▸ **What the task asks**:
Filter these entries down to the lines that hold the word "Right", and show each of them.

(Limb landmark coordinates)
--

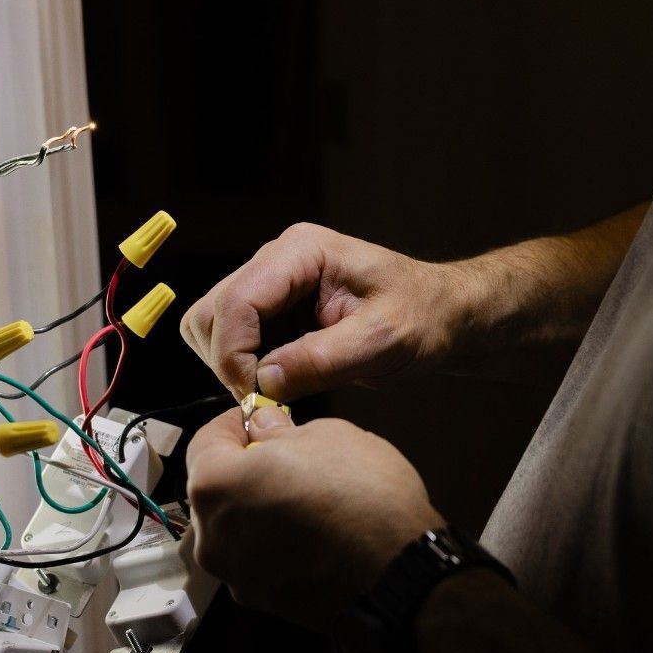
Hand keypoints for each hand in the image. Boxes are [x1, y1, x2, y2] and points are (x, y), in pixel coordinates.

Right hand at [180, 223, 458, 400]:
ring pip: (211, 327)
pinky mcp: (270, 310)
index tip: (257, 397)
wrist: (441, 315)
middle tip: (265, 399)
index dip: (235, 355)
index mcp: (302, 252)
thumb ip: (321, 360)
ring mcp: (270, 284)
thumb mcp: (381, 342)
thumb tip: (263, 382)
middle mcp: (276, 260)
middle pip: (211, 313)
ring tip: (275, 392)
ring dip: (231, 366)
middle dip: (228, 362)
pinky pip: (230, 340)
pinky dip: (242, 368)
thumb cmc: (423, 317)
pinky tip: (279, 384)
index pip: (237, 302)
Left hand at [186, 405, 444, 631]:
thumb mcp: (326, 435)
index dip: (233, 424)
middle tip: (285, 455)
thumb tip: (266, 429)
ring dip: (261, 509)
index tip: (256, 418)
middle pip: (218, 491)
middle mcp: (213, 537)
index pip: (204, 442)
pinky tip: (314, 532)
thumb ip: (281, 431)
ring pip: (239, 529)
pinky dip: (277, 544)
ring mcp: (237, 576)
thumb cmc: (363, 500)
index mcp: (215, 486)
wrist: (399, 575)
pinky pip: (261, 560)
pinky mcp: (265, 602)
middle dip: (246, 469)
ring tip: (306, 495)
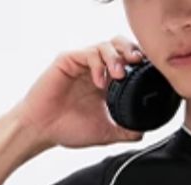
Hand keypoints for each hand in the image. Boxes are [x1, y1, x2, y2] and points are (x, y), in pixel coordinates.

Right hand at [14, 42, 149, 148]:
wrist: (42, 130)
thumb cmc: (67, 129)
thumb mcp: (104, 132)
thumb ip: (124, 131)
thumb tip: (142, 132)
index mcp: (105, 83)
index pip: (127, 62)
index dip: (139, 63)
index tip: (148, 73)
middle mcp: (95, 69)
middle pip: (118, 45)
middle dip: (131, 50)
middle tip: (138, 62)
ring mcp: (82, 63)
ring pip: (105, 45)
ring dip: (116, 57)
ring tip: (118, 75)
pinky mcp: (68, 60)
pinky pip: (88, 52)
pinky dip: (98, 64)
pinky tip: (99, 82)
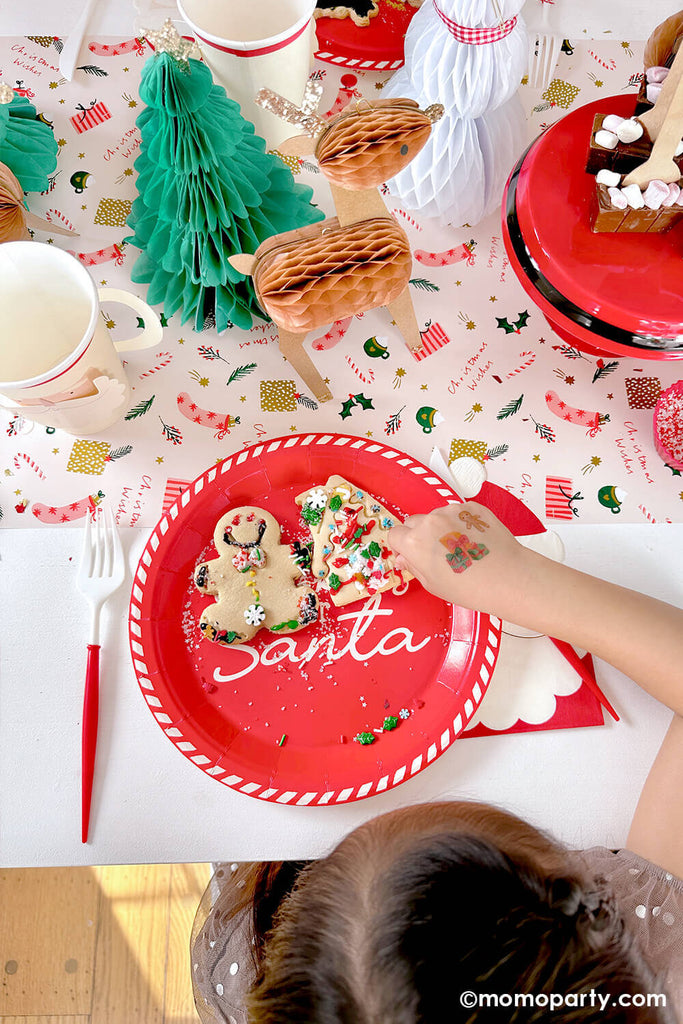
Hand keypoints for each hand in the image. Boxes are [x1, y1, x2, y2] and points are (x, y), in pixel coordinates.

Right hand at [388, 502, 530, 618]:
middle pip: (413, 522)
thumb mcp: (432, 585)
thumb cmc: (469, 588)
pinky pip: (458, 513)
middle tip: (435, 553)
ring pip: (436, 516)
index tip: (410, 555)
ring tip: (459, 548)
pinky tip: (473, 541)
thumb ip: (413, 566)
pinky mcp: (472, 507)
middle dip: (418, 535)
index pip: (394, 534)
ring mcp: (452, 511)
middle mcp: (430, 521)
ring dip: (440, 528)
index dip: (400, 546)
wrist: (508, 577)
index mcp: (414, 542)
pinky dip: (460, 523)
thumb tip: (403, 558)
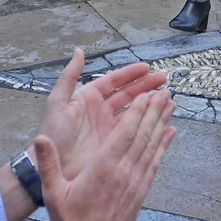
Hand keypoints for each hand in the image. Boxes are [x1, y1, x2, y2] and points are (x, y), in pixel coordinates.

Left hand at [34, 48, 170, 182]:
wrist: (53, 168)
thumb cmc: (53, 135)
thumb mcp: (57, 103)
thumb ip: (69, 77)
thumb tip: (79, 52)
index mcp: (89, 98)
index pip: (113, 81)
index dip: (130, 74)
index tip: (148, 68)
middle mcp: (101, 111)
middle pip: (128, 94)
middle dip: (146, 86)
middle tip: (164, 80)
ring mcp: (109, 128)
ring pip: (134, 111)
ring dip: (150, 104)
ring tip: (167, 97)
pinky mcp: (115, 144)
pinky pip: (134, 130)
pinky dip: (147, 124)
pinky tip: (161, 119)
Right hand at [34, 86, 175, 220]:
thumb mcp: (53, 192)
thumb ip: (49, 164)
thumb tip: (40, 138)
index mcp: (103, 168)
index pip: (124, 134)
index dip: (137, 113)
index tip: (146, 95)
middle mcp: (124, 172)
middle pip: (143, 135)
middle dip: (155, 111)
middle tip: (165, 91)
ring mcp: (135, 182)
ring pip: (153, 146)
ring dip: (162, 123)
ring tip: (171, 104)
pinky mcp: (141, 191)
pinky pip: (155, 163)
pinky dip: (164, 146)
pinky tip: (170, 133)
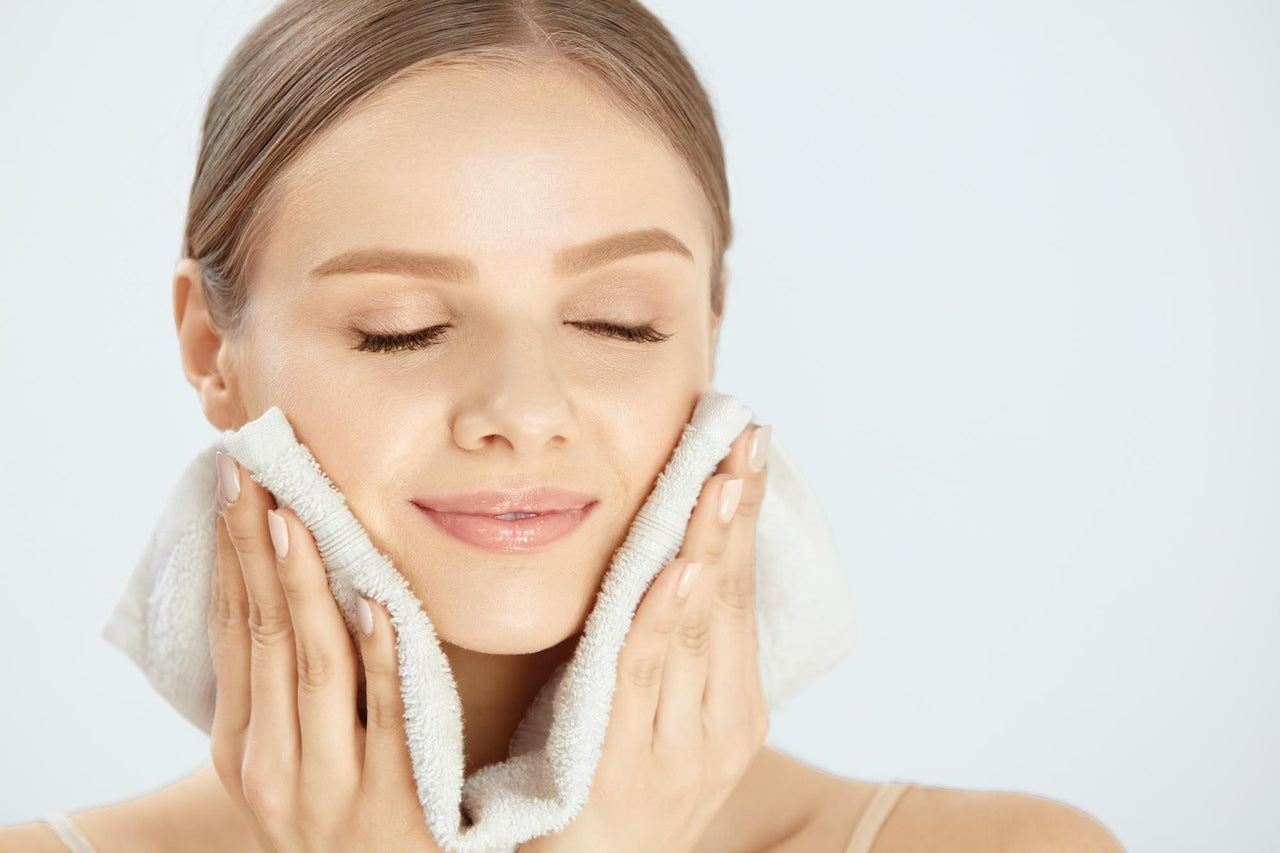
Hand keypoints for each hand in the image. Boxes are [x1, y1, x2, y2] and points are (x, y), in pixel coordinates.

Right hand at [206, 451, 442, 851]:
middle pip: (263, 638)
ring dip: (305, 586)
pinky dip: (380, 657)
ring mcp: (329, 791)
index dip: (229, 558)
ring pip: (314, 668)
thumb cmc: (343, 819)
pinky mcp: (392, 806)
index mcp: (241, 751)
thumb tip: (284, 584)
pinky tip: (376, 602)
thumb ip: (286, 690)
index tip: (233, 490)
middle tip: (255, 475)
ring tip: (299, 517)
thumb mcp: (293, 760)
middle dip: (257, 550)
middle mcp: (271, 770)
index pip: (231, 635)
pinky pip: (387, 718)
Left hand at [519, 422, 771, 852]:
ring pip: (696, 629)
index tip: (748, 450)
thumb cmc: (608, 794)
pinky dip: (664, 618)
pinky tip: (679, 568)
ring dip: (706, 547)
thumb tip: (665, 560)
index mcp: (735, 712)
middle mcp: (721, 729)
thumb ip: (665, 654)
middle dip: (735, 513)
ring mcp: (681, 752)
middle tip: (742, 439)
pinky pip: (644, 677)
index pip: (740, 595)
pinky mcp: (627, 771)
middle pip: (729, 600)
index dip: (744, 520)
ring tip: (717, 480)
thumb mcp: (654, 722)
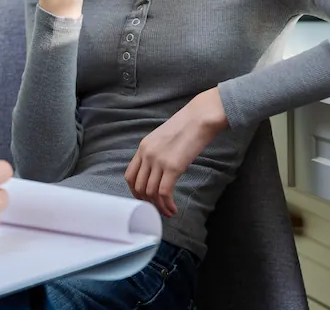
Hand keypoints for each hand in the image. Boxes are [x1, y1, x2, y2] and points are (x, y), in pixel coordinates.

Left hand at [125, 88, 228, 217]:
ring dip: (158, 207)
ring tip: (168, 212)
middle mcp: (146, 154)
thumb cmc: (186, 127)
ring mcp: (158, 161)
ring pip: (150, 193)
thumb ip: (156, 153)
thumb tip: (157, 172)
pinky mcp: (172, 167)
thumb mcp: (163, 139)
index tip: (145, 199)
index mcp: (142, 147)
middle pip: (138, 187)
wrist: (199, 118)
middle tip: (157, 209)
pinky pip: (164, 193)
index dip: (135, 192)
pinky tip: (173, 208)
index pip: (130, 175)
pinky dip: (167, 204)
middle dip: (147, 202)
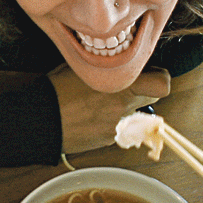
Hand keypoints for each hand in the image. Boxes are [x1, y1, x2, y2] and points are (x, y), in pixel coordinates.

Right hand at [49, 64, 170, 153]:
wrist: (40, 120)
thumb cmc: (57, 90)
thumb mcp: (84, 67)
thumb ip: (108, 66)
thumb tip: (120, 62)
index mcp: (122, 86)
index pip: (162, 85)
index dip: (158, 79)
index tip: (149, 75)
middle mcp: (124, 108)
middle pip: (151, 101)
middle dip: (142, 94)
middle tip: (126, 88)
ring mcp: (117, 127)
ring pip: (133, 116)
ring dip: (123, 109)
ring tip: (98, 103)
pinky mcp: (106, 140)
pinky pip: (117, 129)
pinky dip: (108, 123)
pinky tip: (89, 116)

--

▸ **Answer for this exercise**:
Right hand at [180, 223, 458, 400]:
Right hand at [14, 42, 149, 148]:
Right hand at [388, 502, 530, 618]:
Right hand at [34, 86, 175, 220]:
Right hand at [206, 451, 442, 851]:
Right hand at [49, 64, 170, 153]:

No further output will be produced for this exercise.